[Collected data]:
__________

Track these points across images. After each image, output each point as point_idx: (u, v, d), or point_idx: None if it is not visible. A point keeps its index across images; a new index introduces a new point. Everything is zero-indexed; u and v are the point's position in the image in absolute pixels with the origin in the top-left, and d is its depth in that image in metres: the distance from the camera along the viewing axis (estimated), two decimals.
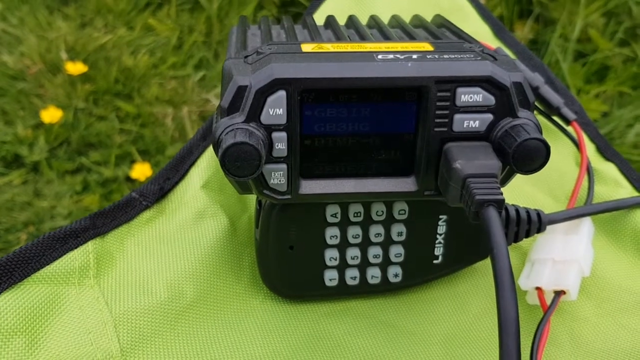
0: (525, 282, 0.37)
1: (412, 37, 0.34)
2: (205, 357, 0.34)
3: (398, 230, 0.35)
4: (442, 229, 0.36)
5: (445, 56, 0.29)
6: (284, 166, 0.29)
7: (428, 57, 0.28)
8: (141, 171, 0.93)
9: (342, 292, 0.37)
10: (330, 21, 0.37)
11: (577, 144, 0.46)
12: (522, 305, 0.37)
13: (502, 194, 0.26)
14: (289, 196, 0.30)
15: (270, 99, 0.27)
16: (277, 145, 0.28)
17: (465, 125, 0.28)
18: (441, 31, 0.36)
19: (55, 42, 1.08)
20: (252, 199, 0.41)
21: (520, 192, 0.44)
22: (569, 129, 0.46)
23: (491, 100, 0.28)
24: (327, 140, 0.29)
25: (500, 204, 0.26)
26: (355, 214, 0.34)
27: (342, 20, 0.38)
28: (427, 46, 0.30)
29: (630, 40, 1.08)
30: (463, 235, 0.36)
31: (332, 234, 0.35)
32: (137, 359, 0.33)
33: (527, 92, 0.28)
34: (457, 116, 0.28)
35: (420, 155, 0.30)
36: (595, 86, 1.03)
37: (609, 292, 0.39)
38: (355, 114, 0.29)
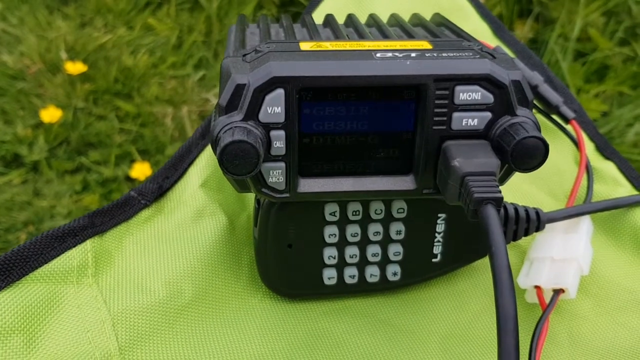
0: (524, 280, 0.37)
1: (410, 36, 0.34)
2: (204, 355, 0.34)
3: (397, 229, 0.35)
4: (440, 227, 0.36)
5: (444, 54, 0.29)
6: (283, 164, 0.29)
7: (427, 55, 0.28)
8: (141, 171, 0.93)
9: (341, 290, 0.37)
10: (329, 20, 0.37)
11: (576, 143, 0.46)
12: (521, 303, 0.37)
13: (500, 192, 0.26)
14: (287, 194, 0.30)
15: (268, 97, 0.27)
16: (276, 144, 0.28)
17: (463, 124, 0.28)
18: (440, 30, 0.36)
19: (55, 42, 1.08)
20: (250, 197, 0.41)
21: (519, 190, 0.44)
22: (568, 127, 0.46)
23: (490, 98, 0.28)
24: (326, 139, 0.29)
25: (498, 202, 0.26)
26: (354, 213, 0.34)
27: (341, 19, 0.38)
28: (425, 45, 0.30)
29: (630, 39, 1.08)
30: (462, 233, 0.36)
31: (330, 233, 0.35)
32: (136, 357, 0.33)
33: (525, 90, 0.28)
34: (455, 114, 0.28)
35: (419, 154, 0.30)
36: (595, 85, 1.03)
37: (607, 291, 0.39)
38: (353, 112, 0.29)
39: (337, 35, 0.34)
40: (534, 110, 0.35)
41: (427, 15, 0.39)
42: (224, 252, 0.38)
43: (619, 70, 1.04)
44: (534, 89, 0.45)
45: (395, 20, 0.38)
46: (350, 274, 0.36)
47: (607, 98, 1.02)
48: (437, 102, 0.28)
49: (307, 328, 0.36)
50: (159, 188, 0.39)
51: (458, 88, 0.28)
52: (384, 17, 0.39)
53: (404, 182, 0.31)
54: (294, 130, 0.28)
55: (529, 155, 0.27)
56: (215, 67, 1.09)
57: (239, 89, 0.27)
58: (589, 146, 0.47)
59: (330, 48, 0.29)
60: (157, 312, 0.35)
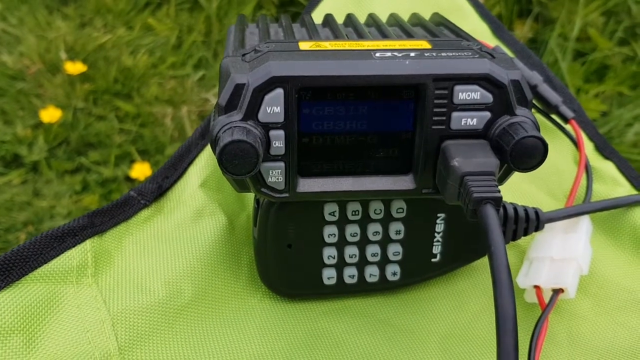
0: (523, 280, 0.37)
1: (410, 36, 0.34)
2: (204, 355, 0.34)
3: (396, 229, 0.35)
4: (440, 227, 0.36)
5: (443, 54, 0.29)
6: (282, 164, 0.29)
7: (426, 55, 0.28)
8: (141, 171, 0.93)
9: (341, 290, 0.37)
10: (328, 20, 0.37)
11: (576, 142, 0.46)
12: (521, 303, 0.37)
13: (499, 191, 0.26)
14: (286, 194, 0.30)
15: (267, 97, 0.27)
16: (275, 143, 0.28)
17: (463, 123, 0.28)
18: (439, 29, 0.36)
19: (54, 42, 1.08)
20: (250, 197, 0.41)
21: (519, 190, 0.44)
22: (568, 127, 0.46)
23: (489, 98, 0.28)
24: (325, 139, 0.29)
25: (498, 202, 0.26)
26: (354, 212, 0.34)
27: (340, 19, 0.38)
28: (425, 44, 0.30)
29: (629, 39, 1.08)
30: (461, 233, 0.36)
31: (330, 233, 0.35)
32: (135, 357, 0.33)
33: (524, 89, 0.28)
34: (454, 114, 0.28)
35: (418, 153, 0.30)
36: (595, 85, 1.03)
37: (607, 290, 0.39)
38: (353, 112, 0.29)
39: (337, 35, 0.34)
40: (533, 110, 0.35)
41: (426, 15, 0.39)
42: (223, 252, 0.38)
43: (619, 70, 1.04)
44: (533, 88, 0.45)
45: (394, 20, 0.38)
46: (350, 274, 0.36)
47: (607, 98, 1.02)
48: (436, 101, 0.28)
49: (306, 328, 0.36)
50: (158, 188, 0.39)
51: (457, 88, 0.28)
52: (383, 17, 0.39)
53: (404, 182, 0.31)
54: (293, 130, 0.28)
55: (528, 155, 0.27)
56: (215, 67, 1.09)
57: (239, 88, 0.27)
58: (588, 146, 0.47)
59: (330, 48, 0.29)
60: (157, 312, 0.35)
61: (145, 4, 1.17)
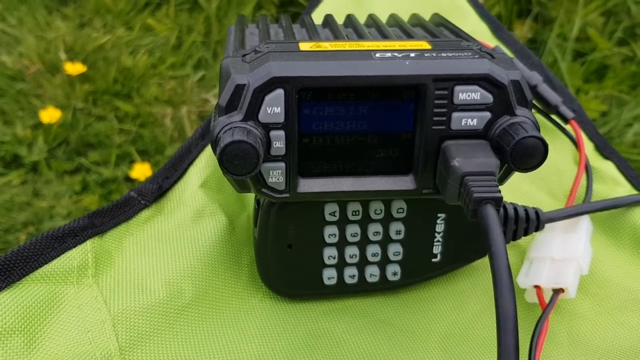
0: (523, 280, 0.37)
1: (410, 36, 0.34)
2: (204, 355, 0.34)
3: (396, 229, 0.35)
4: (440, 227, 0.36)
5: (443, 54, 0.29)
6: (282, 164, 0.29)
7: (426, 55, 0.28)
8: (141, 171, 0.93)
9: (341, 290, 0.37)
10: (328, 20, 0.37)
11: (576, 142, 0.46)
12: (521, 303, 0.37)
13: (500, 191, 0.26)
14: (287, 195, 0.30)
15: (268, 98, 0.27)
16: (275, 144, 0.28)
17: (463, 124, 0.28)
18: (439, 30, 0.36)
19: (54, 43, 1.08)
20: (250, 197, 0.41)
21: (519, 190, 0.44)
22: (567, 127, 0.46)
23: (489, 98, 0.28)
24: (325, 139, 0.29)
25: (498, 202, 0.26)
26: (354, 213, 0.34)
27: (340, 20, 0.38)
28: (425, 45, 0.30)
29: (629, 39, 1.08)
30: (461, 233, 0.36)
31: (330, 233, 0.35)
32: (136, 357, 0.33)
33: (524, 90, 0.28)
34: (455, 114, 0.28)
35: (418, 154, 0.30)
36: (594, 85, 1.03)
37: (607, 290, 0.39)
38: (353, 112, 0.29)
39: (337, 36, 0.34)
40: (533, 110, 0.35)
41: (426, 16, 0.39)
42: (224, 252, 0.38)
43: (618, 70, 1.05)
44: (533, 88, 0.45)
45: (394, 20, 0.38)
46: (350, 274, 0.36)
47: (606, 98, 1.02)
48: (436, 102, 0.28)
49: (307, 328, 0.36)
50: (158, 188, 0.39)
51: (457, 88, 0.28)
52: (383, 18, 0.39)
53: (404, 182, 0.31)
54: (293, 131, 0.28)
55: (528, 155, 0.27)
56: (215, 68, 1.09)
57: (239, 89, 0.27)
58: (588, 146, 0.47)
59: (330, 48, 0.29)
60: (157, 312, 0.35)
61: (144, 4, 1.17)
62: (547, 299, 0.36)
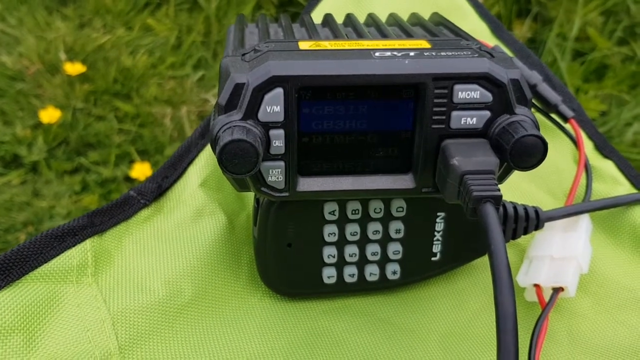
0: (523, 279, 0.37)
1: (409, 35, 0.34)
2: (204, 354, 0.34)
3: (396, 228, 0.35)
4: (440, 226, 0.36)
5: (443, 53, 0.29)
6: (282, 163, 0.29)
7: (425, 54, 0.28)
8: (141, 171, 0.93)
9: (341, 289, 0.37)
10: (328, 19, 0.37)
11: (575, 141, 0.46)
12: (521, 302, 0.37)
13: (499, 190, 0.26)
14: (286, 193, 0.30)
15: (267, 97, 0.27)
16: (275, 143, 0.28)
17: (462, 122, 0.28)
18: (439, 29, 0.36)
19: (54, 43, 1.08)
20: (250, 197, 0.41)
21: (518, 189, 0.44)
22: (567, 126, 0.46)
23: (488, 97, 0.28)
24: (325, 138, 0.29)
25: (497, 200, 0.26)
26: (353, 212, 0.34)
27: (339, 19, 0.38)
28: (424, 44, 0.30)
29: (628, 38, 1.08)
30: (461, 232, 0.36)
31: (330, 232, 0.35)
32: (135, 356, 0.33)
33: (524, 88, 0.28)
34: (454, 113, 0.28)
35: (417, 153, 0.30)
36: (594, 85, 1.03)
37: (607, 289, 0.39)
38: (352, 111, 0.29)
39: (336, 35, 0.34)
40: (532, 109, 0.35)
41: (426, 15, 0.39)
42: (223, 251, 0.38)
43: (618, 69, 1.05)
44: (533, 87, 0.45)
45: (393, 19, 0.38)
46: (350, 273, 0.36)
47: (606, 97, 1.02)
48: (435, 101, 0.28)
49: (306, 327, 0.36)
50: (158, 187, 0.39)
51: (457, 87, 0.28)
52: (383, 17, 0.39)
53: (403, 181, 0.31)
54: (293, 129, 0.28)
55: (527, 154, 0.27)
56: (214, 67, 1.09)
57: (238, 88, 0.27)
58: (587, 145, 0.47)
59: (329, 47, 0.29)
60: (157, 311, 0.35)
61: (144, 4, 1.17)
62: (546, 298, 0.36)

__________

[THE TASK]: When you reach the line containing "0: (525, 282, 0.37)" in the data above, start copying exactly, and stop after the line containing "14: (289, 196, 0.30)".

[RESULT BELOW]:
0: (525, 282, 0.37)
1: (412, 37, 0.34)
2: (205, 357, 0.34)
3: (398, 230, 0.35)
4: (442, 229, 0.36)
5: (445, 56, 0.29)
6: (284, 166, 0.29)
7: (428, 57, 0.28)
8: (141, 171, 0.93)
9: (342, 292, 0.37)
10: (330, 21, 0.37)
11: (577, 144, 0.46)
12: (522, 305, 0.37)
13: (502, 194, 0.26)
14: (289, 196, 0.30)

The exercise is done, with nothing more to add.